Stop ai medici: vietato operare chi è in fin di vita

Colpevoli di aver tentato nonostante il caso disperato. Colpevoli di aver esaudito l’ultimo desiderio del paziente senza speranze. Di una «paziente inoperabile». Per questo ieri la Corte di Cassazione ha condannato i tre medici dell’ospedale San Giovanni di Roma che avevano deciso di intervenire chirurgicamente. Non è stato sufficiente spiegare che la paziente era stata informata dei rischi che l’intervento avrebbe comportato, che aveva firmato il consenso. La donna sapeva e nonostante tutto aveva scelto la strada chirurgica. Poteva morire, lo aveva capito, ma sperava - in cuor suo - di poter ribaltare le carte, di poter cambiare il corso del destino. Di vivere, di continuare a farlo a dispetto di quell’atroce verità che gli esami clinici le avevano sbattuto sotto agli occhi: metastasi, sei mesi di vita al massimo. Eppure lei aveva deciso di non arrendersi comunque. Il futuro non poteva finirle così, all’improvviso e a tradimento. A 44 anni, si hanno ancora così tanti progetti da realizzare, c’erano due bambine piccole. La notte stessa dell’intervento la donna è morta. Non ha neppure potuto vivere quei sei mesi che le restavano. Sono iniziati i processi, le accuse. Ieri la Cassazione ha giudicato colpevoli di omicidio colposo i tre medici, perchè con quell’intervento hanno violato il codice deontologico. La Suprema Corte, con la sentenza 13746 della IV Sezione penale, specializzata in colpa medica, ha confermato la responsabilità del chirurgo Cristiano Huscher, già finito nelle polemiche per altri interventi «disperati» e i «camici bianchi» Andrea M. e Carmine N. I giudici hanno condiviso «il prioritario profilo di colpa» per aver violato oltre alle regole di prudenza, anche le disposizioni «dettate dalla scienza e dalla coscienza» di chi abbraccia la professione medica.
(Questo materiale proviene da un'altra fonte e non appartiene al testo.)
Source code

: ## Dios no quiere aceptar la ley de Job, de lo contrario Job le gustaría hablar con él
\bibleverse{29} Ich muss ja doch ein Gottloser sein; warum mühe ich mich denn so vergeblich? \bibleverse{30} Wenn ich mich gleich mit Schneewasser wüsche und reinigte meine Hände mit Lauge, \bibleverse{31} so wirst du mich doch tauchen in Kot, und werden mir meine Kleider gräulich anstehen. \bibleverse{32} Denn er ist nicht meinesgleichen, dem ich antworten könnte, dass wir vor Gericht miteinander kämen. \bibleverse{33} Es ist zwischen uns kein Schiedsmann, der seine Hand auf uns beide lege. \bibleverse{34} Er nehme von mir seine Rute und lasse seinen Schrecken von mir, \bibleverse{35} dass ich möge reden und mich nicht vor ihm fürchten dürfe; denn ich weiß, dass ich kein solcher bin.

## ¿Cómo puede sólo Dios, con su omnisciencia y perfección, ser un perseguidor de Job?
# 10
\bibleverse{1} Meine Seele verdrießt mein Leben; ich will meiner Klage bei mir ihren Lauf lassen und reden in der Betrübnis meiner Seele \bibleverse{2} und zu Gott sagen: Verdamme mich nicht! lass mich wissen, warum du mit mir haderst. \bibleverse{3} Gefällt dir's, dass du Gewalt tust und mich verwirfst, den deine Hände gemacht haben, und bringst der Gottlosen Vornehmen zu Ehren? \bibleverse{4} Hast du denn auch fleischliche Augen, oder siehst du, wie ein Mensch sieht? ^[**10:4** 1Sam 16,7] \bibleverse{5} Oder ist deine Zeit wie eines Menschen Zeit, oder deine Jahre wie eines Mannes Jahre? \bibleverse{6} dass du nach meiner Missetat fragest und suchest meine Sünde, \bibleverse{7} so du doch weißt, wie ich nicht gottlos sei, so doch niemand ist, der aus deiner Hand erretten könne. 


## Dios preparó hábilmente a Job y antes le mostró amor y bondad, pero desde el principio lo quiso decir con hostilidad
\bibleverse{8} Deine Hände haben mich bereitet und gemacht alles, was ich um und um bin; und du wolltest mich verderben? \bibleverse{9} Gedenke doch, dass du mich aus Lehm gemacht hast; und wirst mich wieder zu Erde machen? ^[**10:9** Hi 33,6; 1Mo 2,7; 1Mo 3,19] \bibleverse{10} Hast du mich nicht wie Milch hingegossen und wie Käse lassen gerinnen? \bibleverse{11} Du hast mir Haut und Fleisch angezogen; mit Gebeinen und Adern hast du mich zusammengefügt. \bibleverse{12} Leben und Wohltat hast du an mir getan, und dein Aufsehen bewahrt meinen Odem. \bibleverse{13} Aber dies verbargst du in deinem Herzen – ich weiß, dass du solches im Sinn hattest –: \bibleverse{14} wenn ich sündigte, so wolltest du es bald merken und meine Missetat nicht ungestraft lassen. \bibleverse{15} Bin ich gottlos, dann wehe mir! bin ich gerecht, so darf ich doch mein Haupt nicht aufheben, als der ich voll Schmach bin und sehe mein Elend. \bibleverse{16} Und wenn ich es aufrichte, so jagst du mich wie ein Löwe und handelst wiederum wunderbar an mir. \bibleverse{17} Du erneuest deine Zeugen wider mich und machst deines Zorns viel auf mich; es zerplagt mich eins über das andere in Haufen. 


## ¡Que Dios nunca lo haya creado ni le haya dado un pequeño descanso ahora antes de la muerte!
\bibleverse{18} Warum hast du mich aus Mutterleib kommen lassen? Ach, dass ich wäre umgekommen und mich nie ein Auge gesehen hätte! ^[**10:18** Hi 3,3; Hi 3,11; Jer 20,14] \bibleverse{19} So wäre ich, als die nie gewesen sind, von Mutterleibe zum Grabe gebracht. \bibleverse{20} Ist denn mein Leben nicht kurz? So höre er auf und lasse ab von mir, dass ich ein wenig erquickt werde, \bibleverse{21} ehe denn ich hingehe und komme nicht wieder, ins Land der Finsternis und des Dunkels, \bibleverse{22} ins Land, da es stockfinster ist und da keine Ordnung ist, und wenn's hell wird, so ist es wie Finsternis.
«Date le condizioni indiscusse ed indiscutibili della paziente- secondo la Suprema Corte- non era possibile attendersi dall’intervento un beneficio per la salute o un miglioramento della qualità della vita». Oggi la sentenza fa discutere, crea sgomento, confonde le coscienze e le posizioni, fa riflettere sulla validità del tanto discusso consenso informato. «In questi casi, piuttosto che rifiutarsi di operare - dice il presidente del Collegio italiano dei chirurghi, Pietro Forestieri - il chirurgo ha il dovere di illustrare con lealtà le prospettive e i rischi reali dell’operazione al paziente». «Per il medico l’obiettivo primario deve essere sempre il miglioramento della condizione clinica del paziente: intervenire quindi è cruciale se vi sono ragionevoli probabilità di successo», dice Ignazio Marino, chirurgo e presidente della Commissione d’inchiesta sul Servizio Sanitario Nazionale.

E decisamente favorevole è invece Paolo Ferrero, segretario nazionale di Rifondazione Comunista: «La sentenza è importante perché fissa il principio che i malati incurabili non devono essere sottoposti ad operazioni inutili». Anche Eugenia Roccella sembra essere soddisfatta della sentenza: «È la dimostrazione che il consenso informato non può essere tutto».